Doubtful that I would ever return to the Rift Valley, Bukavu’s American Consul had an idea. He and his family were taking a weekend trip to Usumbura (now Bujumbura), the capital of neighboring Burundi. They would be gone three days. Charley, the Consulate’s communications man, in whose apartment I lived, would have few duties that weekend.
“Charley needs to get out of town,” the Consul said. Charley had been seeing Chantal, a blonde twenty-one-year-old Belgian girl whose mother, a weaver of spider webs, was trying to find her a husband. The relationship had become passionate – and therefore possibly dangerous for our young American. “Why don’t you take the film truck to Goma?” the Consul suggested with a grin. “I’d like to know how that road is, but I sure don’t want to test it myself.”

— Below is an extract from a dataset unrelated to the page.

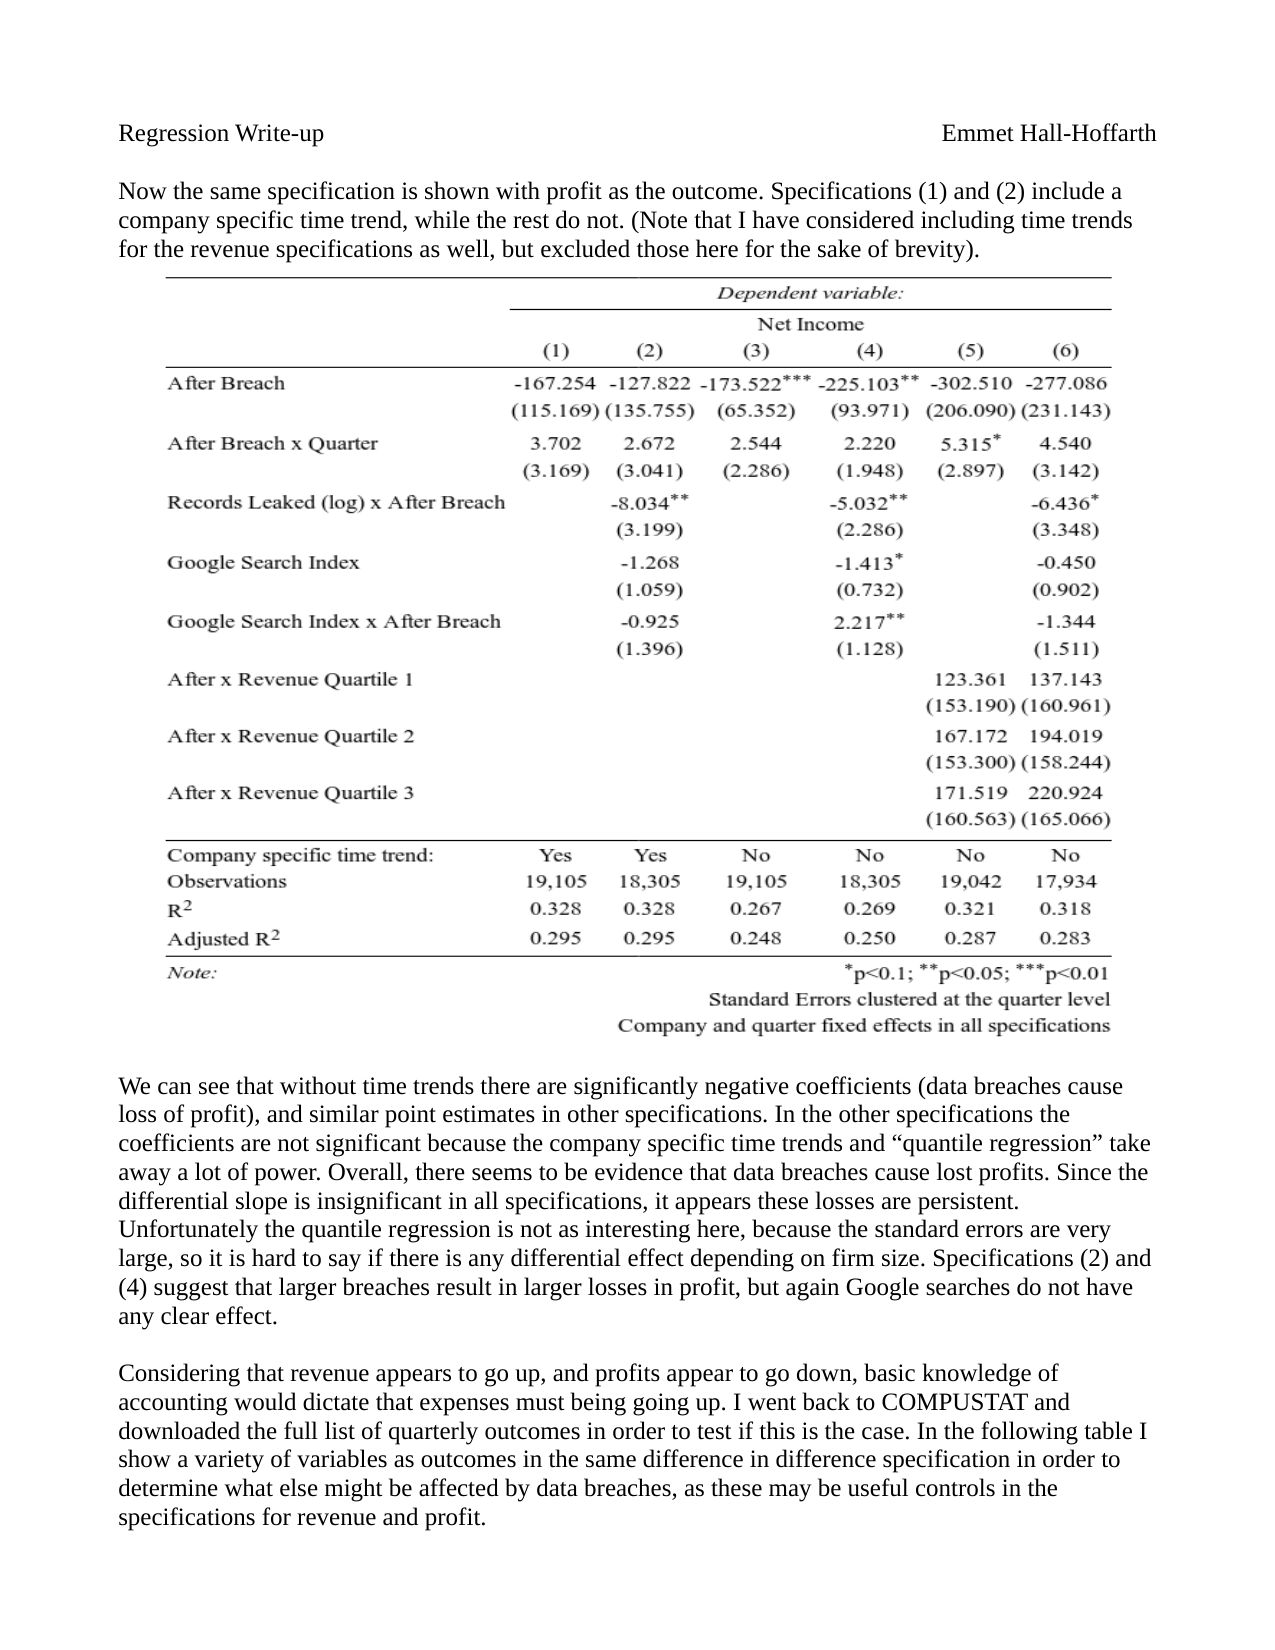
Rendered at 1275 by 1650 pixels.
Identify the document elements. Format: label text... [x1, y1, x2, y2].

Goma lay at the north end of Lake Kivu. From there we could dash up to Parc National Albert, the Congo’s premier game reserve, teeming with wildlife: elephants, hippos, lions. Few tourists had visited the park since independence. “You’d have the place to yourselves,” the Consul said.
That night I found Charley in the Bodega restaurant, sitting alone at a table. He was deeply pissed off. Chantal, who was supposed to meet him, had stood him up. Since he was on his third beer, drowsiness had begun to dissipate his anger.
“Maybe it’s for the best,” I suggested when he told me what was wrong. “Easier to escape the spider’s web.”
“I’m not in any spider’s web,” Charley said. “And I won’t be any time soon. That bitch.”
“Why don’t we go up to Goma this weekend?” I suggested. I laid out the plan for him.
“Bitch,” Charley grumbled. It was all he said. We ordered dinner.
Soon Chantal entered the Bodega. She joined us without being invited and sat beside Charley. “I’m mad at you,” he snarled. The beer-induced drowsiness had disappeared.
“I thought we were meeting at the Cercle Sportif,” Chantal pleaded. She rubbed her breast against his arm.
“Get lost,” Charley said. “I’ll see ya sometime.” Chantal brushed his hair away from his forehead and smiled. “Who brought you up here?” Charley asked. “Some guy?”
“Maman,” she said.
Then, as if on cue, Mme DeTree came into the restaurant to fetch Chantal. When she saw Charley, she mock-scolded him. “You Americans! You expect Chantal to hunt all over town for you?” Madame sashayed over and stood behind Charley, her hands on his shoulders. He was undeniably good-looking, black Irish, with the innocent American openness that baffled Europeans.
Mama DeTree possessed a roguish charm. She pretended to be an artist, while her husband, a bland bucket of incompetence, spent his time drinking at the sports club. In her studio she displayed nude studies of a succulent Chantal; any observant man knew what was on offer there. But was Mama DeTree consciously weaving a web? I doubted that. She was shrewd enough to see that even in the present uncertain times the blonde, buxom, compliant and rather pretty Chantal could do better than an American with that guilelessness Europeans mocked and distrusted. She just wanted her daughter to have some fun.
When our dinners arrived, Chantal nibbled off Charley’s plate. He fed her a bite or two with his fork. She smiled at him. He moved his jaw around, trying to suppress the answering smile that was on his lips. “I guess I’ve got to take you home, don’t I?” Charley said. He looked at me. “Can I borrow the film truck?”
Mama DeTree departed as I gave him the keys.
After a moment he told Chantal, “I can’t see you this weekend. We’re going to Goma.” He looked at me. “Paul has to go with us,” he said. “I’m not going on that road without Paul.”